== 任务 1 ==
请依据关于佛罗里达大学学生农学园的文章,回答下列问题:
(a) 作者初见的那块菜地,位于学校十景之一的哪处景点的哪一侧?
(b) 作者一家后来住进了农学园旁的哪个社区?
(c) 据《盖恩斯维尔太阳报》的报道,人们至少从哪一年起便可在这块湖畔菜地租地耕种?
== 任务 2 ==
请从关于佛罗里达大学学生农学园的文章最后一句之后接续写下去。
++++ 研究文本
我在美国大学种菜(下):永续农耕的复兴

三年前,刚搬到美国佛罗里达州盖恩斯维尔市,我们随朋友到佛罗里达大学爱丽丝湖看鳄鱼。湖的对面是一块工整的菜地,就在学校十景之一的蝙蝠屋东侧。我们把菜地当成景点一样好好观赏了一番。

那时候,我们以为那只是学生或家长租种的菜园子,后来才知道,这是佛罗里达大学的学生农学园(UF Student Agricultural Gardens),集教学、生产、展示、实习和休闲功能于一身。

想不到一年后,我们就住到了农学园旁的社区Corry Village。和邻居在相连的民族生态农林园地(Ethnoecology Agroforestry Garden)种菜,也让我们有机缘更深切感受农学园永续食农的魅力。

美景属于游客,蔬果交给学生

我们第一次到佛大学生农学园参观,完全是意外踏足,但心里那个农耕梦立马就被点燃了。先生庆明特意写了一篇文章《花20美金,在美国租块地种家乡菜》,发表在我们的公众号上。

根据我们查到的本地报纸《盖恩斯维尔太阳报》的报道,至少从1984年开始,人们就可以在这块风景优美的湖畔菜地租地耕种了。只需要7美元,就可以租一块2平方英尺(约1.86平方米)的地,后来变成每年20美金可以租25.4平方米的地。学校提供水、铲子、犁耙和锄头,“你只需要贡献种子和脊背”。项目负责人Blake说,他见到了来自许多国家、从不曾见过的菜。
++++++++
++++ 研究数据
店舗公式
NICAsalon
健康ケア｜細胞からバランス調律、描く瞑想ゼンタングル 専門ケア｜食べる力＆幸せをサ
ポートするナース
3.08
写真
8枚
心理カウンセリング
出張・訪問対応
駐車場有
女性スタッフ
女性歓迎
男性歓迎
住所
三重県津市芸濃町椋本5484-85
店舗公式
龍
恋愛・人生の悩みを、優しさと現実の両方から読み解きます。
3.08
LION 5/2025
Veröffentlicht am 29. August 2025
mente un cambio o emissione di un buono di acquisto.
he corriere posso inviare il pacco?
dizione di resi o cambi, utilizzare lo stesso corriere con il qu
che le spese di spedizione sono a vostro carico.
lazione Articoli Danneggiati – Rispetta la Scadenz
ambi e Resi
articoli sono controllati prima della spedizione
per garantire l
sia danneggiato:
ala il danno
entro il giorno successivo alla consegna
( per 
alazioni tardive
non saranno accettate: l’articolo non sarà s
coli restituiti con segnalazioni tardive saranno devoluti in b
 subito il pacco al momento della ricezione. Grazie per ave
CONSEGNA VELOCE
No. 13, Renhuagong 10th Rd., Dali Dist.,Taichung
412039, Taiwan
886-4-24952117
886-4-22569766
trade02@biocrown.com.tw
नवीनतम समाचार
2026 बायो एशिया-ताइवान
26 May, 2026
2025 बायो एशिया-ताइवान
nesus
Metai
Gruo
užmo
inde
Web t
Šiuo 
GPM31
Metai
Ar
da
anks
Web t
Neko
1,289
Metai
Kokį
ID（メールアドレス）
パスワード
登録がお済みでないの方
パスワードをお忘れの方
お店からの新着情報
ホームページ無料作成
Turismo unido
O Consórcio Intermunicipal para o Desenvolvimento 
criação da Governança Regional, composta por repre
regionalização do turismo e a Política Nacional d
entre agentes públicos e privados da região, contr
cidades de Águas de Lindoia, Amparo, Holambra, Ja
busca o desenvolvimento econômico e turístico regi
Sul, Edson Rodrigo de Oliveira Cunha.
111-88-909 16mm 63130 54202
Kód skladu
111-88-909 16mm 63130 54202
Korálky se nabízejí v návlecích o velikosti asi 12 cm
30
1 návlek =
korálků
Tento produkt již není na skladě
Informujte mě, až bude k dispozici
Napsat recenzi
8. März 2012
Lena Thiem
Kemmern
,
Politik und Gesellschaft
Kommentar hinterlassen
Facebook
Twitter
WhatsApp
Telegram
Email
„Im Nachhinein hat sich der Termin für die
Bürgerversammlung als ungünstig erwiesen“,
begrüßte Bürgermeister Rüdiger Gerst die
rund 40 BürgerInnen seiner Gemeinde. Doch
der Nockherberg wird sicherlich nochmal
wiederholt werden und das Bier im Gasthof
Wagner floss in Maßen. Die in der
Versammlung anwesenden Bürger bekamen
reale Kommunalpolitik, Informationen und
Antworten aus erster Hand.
++++++++
== 结果 1 ==
(a) 蝙蝠屋的东侧。
(b) Corry Village。
(c) 1984年。

== 结果 2 ==
当时租种的多是国际生和家属,也有本地居民加入,90块地很快就被抢光。后来因为教学需要,这块地收归佛大农业与生命科学学院,作为跨学科研究的学生农学园,同时属于佛大产地和餐桌校园食物计划(Field & Fork Campus Food Program)的一部分。

每学期,30到50名志愿者会一起到这片菜地,学习如何种植新鲜水果蔬菜,同时实践永续农耕方式。

他们把这块园地隔成条状的菜畦,胡萝卜、豌豆、蕃茄、各种绿叶菜和瓜果,还有向日葵、香蕉树,成行间种。相比隔壁的民族生态菜地,这里看上去更加整齐,几乎没有杂草,每一行菜畦的两头,都用绿色木片写着菜的名字。他们也使用厨余堆肥和咖啡渣沃土,手工除草。但因为菜畦之间保持一定距离,且没有多年生高树遮挡,很少见到其他野生动植物。

因为农学园旁边是著名的景点蝙蝠屋,每到傍晚,这里总会有上百个游客在散步,等待蝙蝠成群飞出。这块园地又靠近马路和爱丽丝湖,有非常明确的观赏功能。入夏,向日葵开放,还有游客专门来拍照,我们也曾在此拍过全家福。

一年中,除了寒假和暑假,其他时间,农学园的蔬果都长得非常好,每隔一段时节就会种植新的作物。志愿者们可以拿一些自己种的蔬果回家,剩余的会送到佛大的食物储藏所(Field and Fork Pantry)。这里接收来自本地各大超市捐赠的免费食物,佛大的所有学生和职工都可以凭学校ID领取,蔬菜是无限量的。

这个食物储藏所是佛大针对有食物危机的学生设立的。学院与大学食物银行联盟、全国反饥饿和无家可归学生运动等四大组织,在2016年出台了一份针对在校学生饥饿状况报告。来自12个州的3765名学生受访,结果显示,48%的学生在接受调查前的30天内有过吃不饱的经验,有22%的学生处于饥饿状态。食物储藏所的目标就是不让一个学生饿肚子。

农学园的志愿者会在固定时间共同劳动,他们可以在菜地获得美国大学必需的志愿工作者的学分,特别出色的还可以作为实习生,学习怎么日常运营一个农场,同时获得学分。研究发现,有过农耕经验的学生,学习的分数会更高,而且他们在此建立的领导力经验,也是未来求职所需的。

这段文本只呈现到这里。